Teks Bacaan:
= = = =

Syaikh ‘Abdul Muhsin bin Hamad bin ‘Utsman al-‘Abbad Alu Badr
Beliau terkenal dengan nama Syekh ‘Abdul Muhsin al’Abbad, Muhaddits senior abad ini sang ayah sekaligus guru Prof DR ‘Abdur-Razzâq. Syekh al’Abbad lahir setelah sholat Isya’ pada malam Selasa tanggal 3 Ramadhan tahun 1353H di ‘Zulfa’ (300 km dari utara Riyadh). Beliau tumbuh dan dewasa di desa ini dan belajar baca tulis di sekolah yang diasuh oleh masyaikh Zulfa. Beliau senantiasa dalam peringkat satu mulai dari awal belajar beliau hingga beliau lulus dan mendapatkan ijazah dari Ma’had ‘Ilmi dan Kuliah Syari’ah di Riyadh.
Syaikh al’Abbad sangat antusias di dalam menimba ilmu baik di Universitas maupun di masjid-masjid, beliau banyak belajar dari para ulama besar semisal Imam Muhammad bin Ibrahim Alu Syaikh, Imam ‘Abdul Aziz bin Baz, al-‘Allamah Muhammad al-Amin asy-Syinqithi, al-‘Allamah ‘Abdurrahman al-‘Afriqi, al-‘Allamah ‘Abdurrazaq ‘Afifi, al-‘Allamah Hammad al-Anshari dan lainnya rahimahumullahu ajma’in.
Pada tahun 1393 H, Syaikh diangkat sebagai wakil rektor Universitas Islam Madinah dan rektor Universitas Islam pada saat itu adalah Syaikh ‘Abdul ‘Aziz bin Baz. Setelah Imam Ibnu Baz menjadi kepala Lembaga Buhutsul ‘Ilmiyyah wal Ifta’ (Pembahasan Ilmiah dan Fatwa), maka Syaikh ‘Abdul Muhsin yang menggantikan kedudukan beliau di Universitas Madinah sebagai rektor.

= = = =

Data Latihan:
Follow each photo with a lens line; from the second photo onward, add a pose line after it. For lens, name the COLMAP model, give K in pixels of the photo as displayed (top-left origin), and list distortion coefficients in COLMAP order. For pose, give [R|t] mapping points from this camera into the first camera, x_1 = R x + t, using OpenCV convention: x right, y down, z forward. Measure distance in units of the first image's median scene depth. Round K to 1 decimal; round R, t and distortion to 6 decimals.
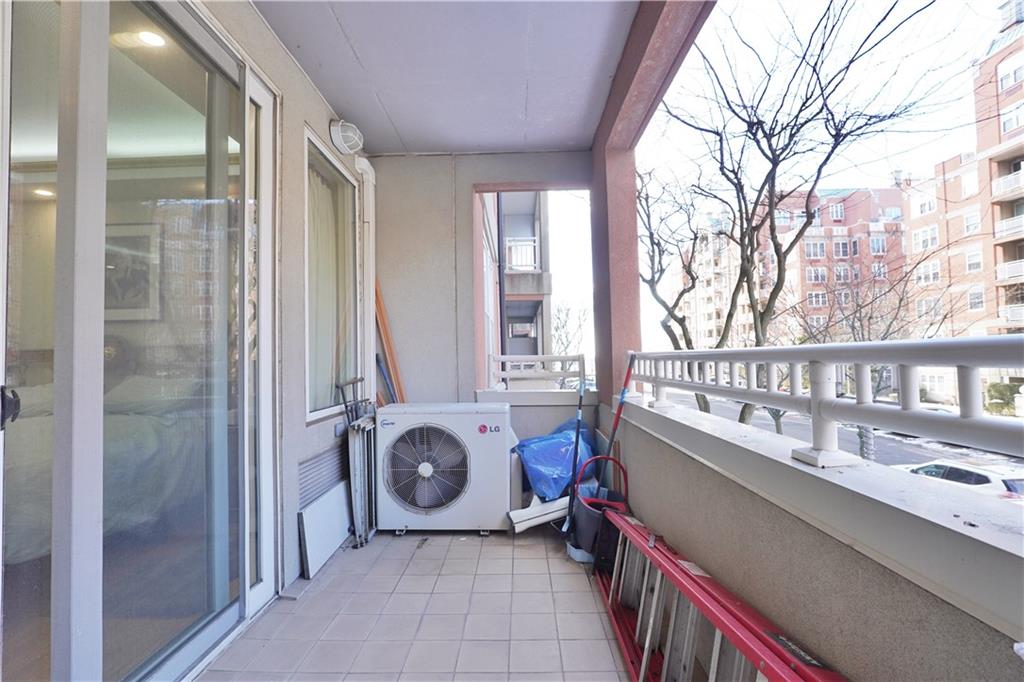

= = = =

Latihan:
a) Menurut teks tentang Syaikh ‘Abdul Muhsin al-‘Abbad, pada tahun berapa ia diangkat sebagai wakil rektor Universitas Islam Madinah?
b) Salin kata demi kata bagian teks tentang Syaikh ‘Abdul Muhsin al-‘Abbad mulai dari "Syaikh al’Abbad sangat" sampai dengan "lainnya rahimahumullahu ajma’in.".

Jawaban:
a) Pada tahun 1393 H.

b)
Syaikh al’Abbad sangat antusias di dalam menimba ilmu baik di Universitas maupun di masjid-masjid, beliau banyak belajar dari para ulama besar semisal Imam Muhammad bin Ibrahim Alu Syaikh, Imam ‘Abdul Aziz bin Baz, al-‘Allamah Muhammad al-Amin asy-Syinqithi, al-‘Allamah ‘Abdurrahman al-‘Afriqi, al-‘Allamah ‘Abdurrazaq ‘Afifi, al-‘Allamah Hammad al-Anshari dan lainnya rahimahumullahu ajma’in.